L’Italie ne faisait pas encore partie de l’ONU (on ne nous a admis qu’en 1955) et nous n’étions pas tenus au courant de ce qui se décidait à New York. Il y a quelque fondement à penser que la décision simultanée de la naissance de l’État israélien et de l’État arabe (qui n’avait pas été défini sans équivoque) a été hâtive et peut-être, étant données les circonstances, téméraire. Il est sûr qu’en laissant leur hostilité à Israël s’exprimer à travers des réactions inconsidérées, les palestiniens ont mis en mouvement un engrenage dont encore aujourd’hui, on à de la peine à imaginer l’issue.
J’ai participé plusieurs fois à des réunions ad hoc, y compris deux entretiens triangulaires entre anciens combattants israéliens, palestiniens et jordaniens.
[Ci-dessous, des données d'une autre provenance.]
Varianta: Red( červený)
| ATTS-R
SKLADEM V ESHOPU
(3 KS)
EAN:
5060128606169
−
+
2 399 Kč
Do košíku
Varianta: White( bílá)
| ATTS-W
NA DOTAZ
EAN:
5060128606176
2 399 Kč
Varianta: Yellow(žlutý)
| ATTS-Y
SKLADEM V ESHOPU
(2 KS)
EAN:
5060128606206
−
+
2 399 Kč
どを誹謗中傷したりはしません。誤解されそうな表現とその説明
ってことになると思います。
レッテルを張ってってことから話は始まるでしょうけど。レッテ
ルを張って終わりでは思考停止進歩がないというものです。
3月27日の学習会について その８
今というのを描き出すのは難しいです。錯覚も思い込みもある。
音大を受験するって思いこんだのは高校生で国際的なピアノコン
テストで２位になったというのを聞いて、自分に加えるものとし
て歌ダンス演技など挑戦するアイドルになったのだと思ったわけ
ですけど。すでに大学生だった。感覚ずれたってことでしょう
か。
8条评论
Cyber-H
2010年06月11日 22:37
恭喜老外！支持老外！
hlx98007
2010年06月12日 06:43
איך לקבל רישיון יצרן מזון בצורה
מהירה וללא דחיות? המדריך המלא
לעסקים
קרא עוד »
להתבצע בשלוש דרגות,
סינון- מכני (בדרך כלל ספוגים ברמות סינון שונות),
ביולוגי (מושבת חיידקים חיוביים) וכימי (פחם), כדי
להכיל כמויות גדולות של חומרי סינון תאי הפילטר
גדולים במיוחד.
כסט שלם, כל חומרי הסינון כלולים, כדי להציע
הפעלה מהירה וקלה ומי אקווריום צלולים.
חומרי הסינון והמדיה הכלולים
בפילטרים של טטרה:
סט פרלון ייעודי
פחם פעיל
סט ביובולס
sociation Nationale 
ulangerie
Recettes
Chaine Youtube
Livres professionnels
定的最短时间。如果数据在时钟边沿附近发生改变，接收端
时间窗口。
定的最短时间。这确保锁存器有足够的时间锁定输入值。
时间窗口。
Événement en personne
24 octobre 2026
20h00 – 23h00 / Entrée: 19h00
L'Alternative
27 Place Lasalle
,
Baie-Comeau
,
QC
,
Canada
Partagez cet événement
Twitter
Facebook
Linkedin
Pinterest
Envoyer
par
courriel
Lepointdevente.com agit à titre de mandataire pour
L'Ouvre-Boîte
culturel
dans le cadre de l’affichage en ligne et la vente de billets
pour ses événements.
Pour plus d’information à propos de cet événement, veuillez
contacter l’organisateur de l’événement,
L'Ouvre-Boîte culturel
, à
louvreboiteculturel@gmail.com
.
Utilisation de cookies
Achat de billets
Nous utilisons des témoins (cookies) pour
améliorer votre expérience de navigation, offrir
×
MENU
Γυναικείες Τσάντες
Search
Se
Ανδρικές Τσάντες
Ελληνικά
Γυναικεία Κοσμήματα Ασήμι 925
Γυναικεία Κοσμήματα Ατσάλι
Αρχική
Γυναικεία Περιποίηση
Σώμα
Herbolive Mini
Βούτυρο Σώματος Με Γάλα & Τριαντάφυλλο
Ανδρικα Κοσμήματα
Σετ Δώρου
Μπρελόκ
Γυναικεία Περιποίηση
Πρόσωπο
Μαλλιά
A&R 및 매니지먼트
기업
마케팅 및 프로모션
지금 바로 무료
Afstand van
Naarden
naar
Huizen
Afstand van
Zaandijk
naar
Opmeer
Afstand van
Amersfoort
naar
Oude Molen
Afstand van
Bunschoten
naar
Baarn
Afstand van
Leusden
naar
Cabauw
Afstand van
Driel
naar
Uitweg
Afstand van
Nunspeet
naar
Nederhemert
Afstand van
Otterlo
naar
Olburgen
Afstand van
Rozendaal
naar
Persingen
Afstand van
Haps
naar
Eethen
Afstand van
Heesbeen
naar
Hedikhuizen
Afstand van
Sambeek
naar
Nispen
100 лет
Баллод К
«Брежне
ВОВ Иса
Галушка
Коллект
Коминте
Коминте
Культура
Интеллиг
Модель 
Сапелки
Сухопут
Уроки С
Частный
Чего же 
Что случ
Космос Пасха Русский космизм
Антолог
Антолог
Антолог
Le souci de trouver les éléments d’une solution est répandu, mais le manque de confiance et la confusion restent dominants.
Sharon lui-même, qu’on ne peut certes pas soupçonner de sympathie pour les palestiniens, a suscité de grands espoirs en prenant des décisions courageuses à propos des colons de Gaza, mais il a défendu en même temps le projet du “mur” qu’il est difficile de ne pas rapprocher des souvenirs négatifs des ghettos.
Dans les dernières semaines, on a plusieurs fois vu paraître dans les journaux les noms de villes chères à la tradition chrétienne comme Nazareth et Cana.
La ville de la Vierge, qui avait été il y a quelques années le théâtre de graves affrontements, y compris l’occupation de la basilique, vient d’être la cible d’engins explosifs meurtriers. À son tour, Cana – la ville du si doux premier miracle que Jésus a fait par affection envers de jeunes époux – a subi un bombardement dans lequel s’est répété le massacre des Innocents.
Par tradition, la politique étrangère italienne de l’après-guerre refuse la prétention de ceux qui veulent voir dans le conflit du Moyen-Orient un affrontement entre anges et démons. Ce sont deux peuples qui cherchent désespérément – qu’ils l’admettent ou non – un point de rencontre qui à la fin, ne pourra pas ne pas être trouvé. Alors on fera tristement le compte de tant de massacres inutiles.